On Tue, 27 Aug 2013, Guido Winkelmann wrote:
> Hi,
> 
> I have been running a small Ceph cluster for experimentation for a while, and 
> now my employer has asked me to do little talk about my findings, and one 
> important part is, of course, going to be practical limitations of Ceph.
> 
> Here is my list so far:
> 
> - Ceph is not supported by VMWare ESX. That may change in the future, but 
> seeing how VMWare is now owned by EMC, they might make it a political decision 
> to not support Ceph.
> Apparently, you can import an RBD volume on linux server and then reexport it 
> to a VMWare host as an iSCSI target, but doing so would introduce a bottleneck 
> and a single point of failure, which kind of defeats the purpose of having a 
> Ceph cluster in the first place.

It will be a challenge to make ESX natively support RBD as RBD is open 
source (ESX is proprietary), ESX is (I think) based on a *BSD kernel, and 
VMWare just announced a possibly competitive product.  Inktank is doing 
what it can.

Meanwhile, we are pursuing a robust iSCSI solution. Sadly this will 
require a traditional HA failover setup, but that's how the cookie 
crumbles when you use legacy protocols.

> - Ceph is not supported by Windows clients, or even, as far as I can tell, 
> anything that isn't a very recent version of Linux. (User space only clients 
> work in some cases.)

There is ongoing work here; nothing to announce yet.

> - There is no dynamic tiered storage, and there probably never will be, if I 
> understand the architecture correctly.
> You can have different pools with different perfomance characteristics (like 
> one on cheap and large 7200 RPM disks, and another on SSDs), but once you have 
> put a given bunch of data on one pool, it is pretty much stuck there. (I.e. 
> you cannot move it to another pool without very tight and very manual 
> coordination with all clients using it.)

This is a key item on the roadmap for Emperor (nov) and Firefly (feb).  
We are building two capabilities: 'cache pools' that let you put fast 
storage in front of your main data pool, and a tiered 'cold' pool that 
lets you bleed cold objects off to a cheaper, slower tier (probably using 
erasure coding.. which is also coming in firefly).

> - There is no active data deduplication, and, again, if I understand the 
> architecture correctly, there probably never will be.
> There is, however, sparse allocation and COW-cloning for RBD volumes, which 
> does something similar. Under certain conditions, it is even possible to use 
> the discard option of modern filesystems to automatically keep unused regions 
> of an RBD volume sparse.

You can do two things:

- Do dedup inside an osd.  Btrfs is growing this capability, and ZFS 
already has it.  This is not ideal because data is random distributed 
across nodes.

• **Requirements**:
A – Repeat the passage of the Ceph email from "It will be a" to "what it can." word for word.
B – In the listing, copy every line from the line with "pose: elev=357.4 azim=186.9" through the last line of the listing, without changing anything and leaving out the pictures.

• **Entries provided**:

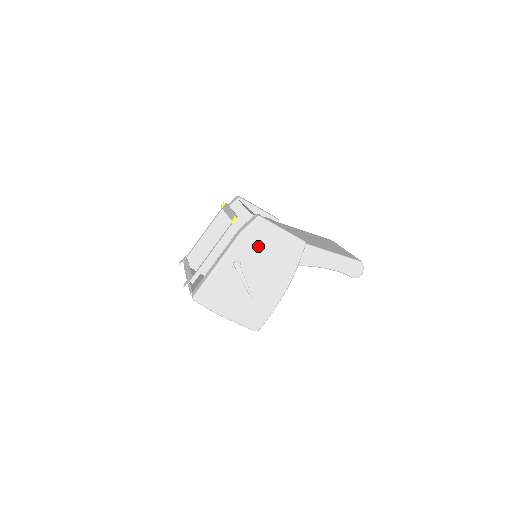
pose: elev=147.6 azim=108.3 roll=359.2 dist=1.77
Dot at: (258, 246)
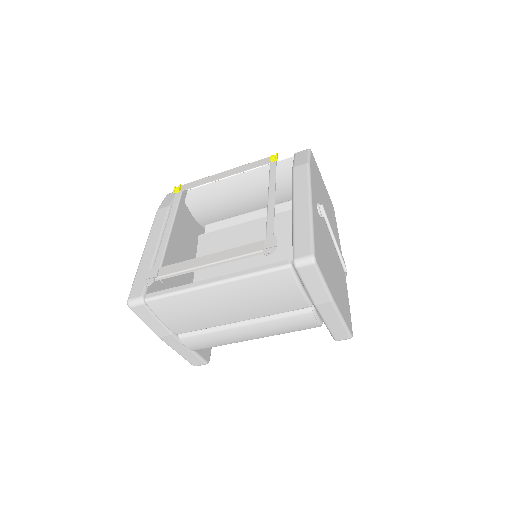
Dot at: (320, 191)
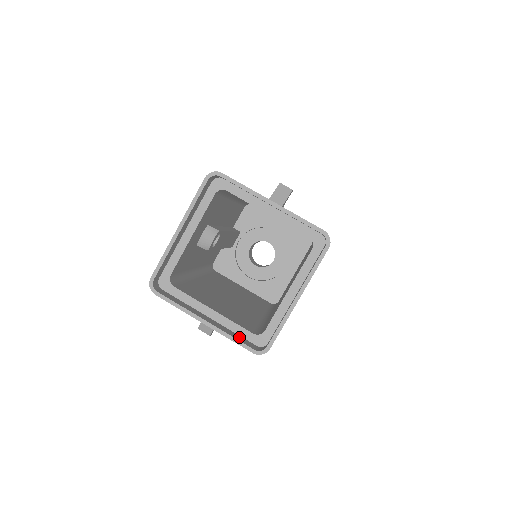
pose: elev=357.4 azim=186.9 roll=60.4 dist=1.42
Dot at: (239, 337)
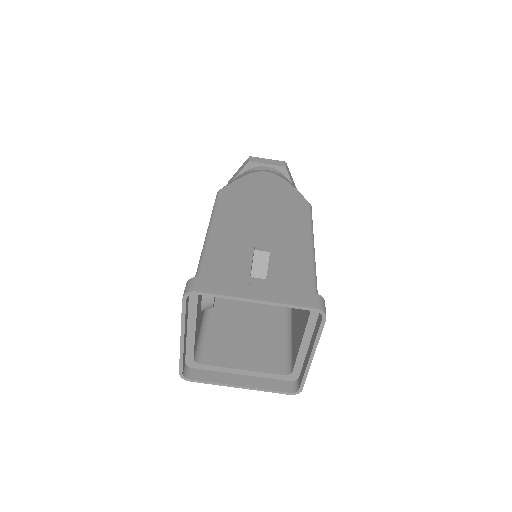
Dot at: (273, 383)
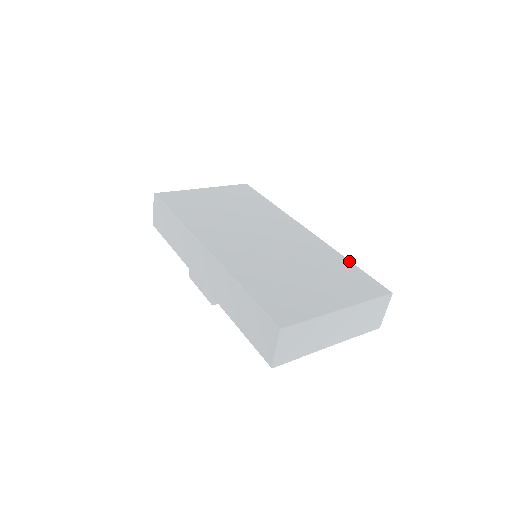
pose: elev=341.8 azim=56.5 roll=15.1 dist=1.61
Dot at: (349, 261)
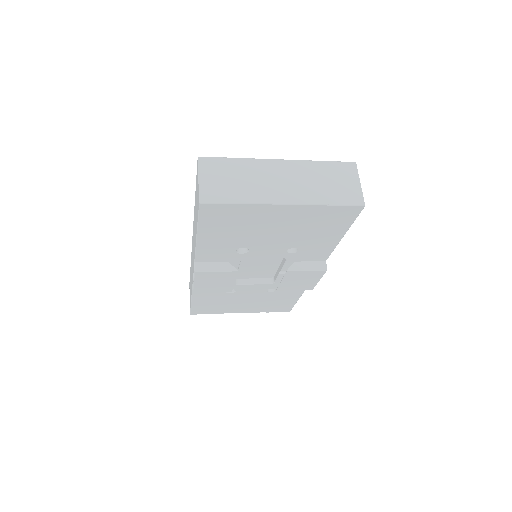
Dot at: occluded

• **List of solutions**:
A –
It will be a challenge to make ESX natively support RBD as RBD is open 
source (ESX is proprietary), ESX is (I think) based on a *BSD kernel, and 
VMWare just announced a possibly competitive product.  Inktank is doing 
what it can.

B –
pose: elev=357.4 azim=186.9 roll=60.4 dist=1.42
Dot at: (239, 337)
Dot at: (273, 383)
pose: elev=341.8 azim=56.5 roll=15.1 dist=1.61
Dot at: (349, 261)
Dot at: occluded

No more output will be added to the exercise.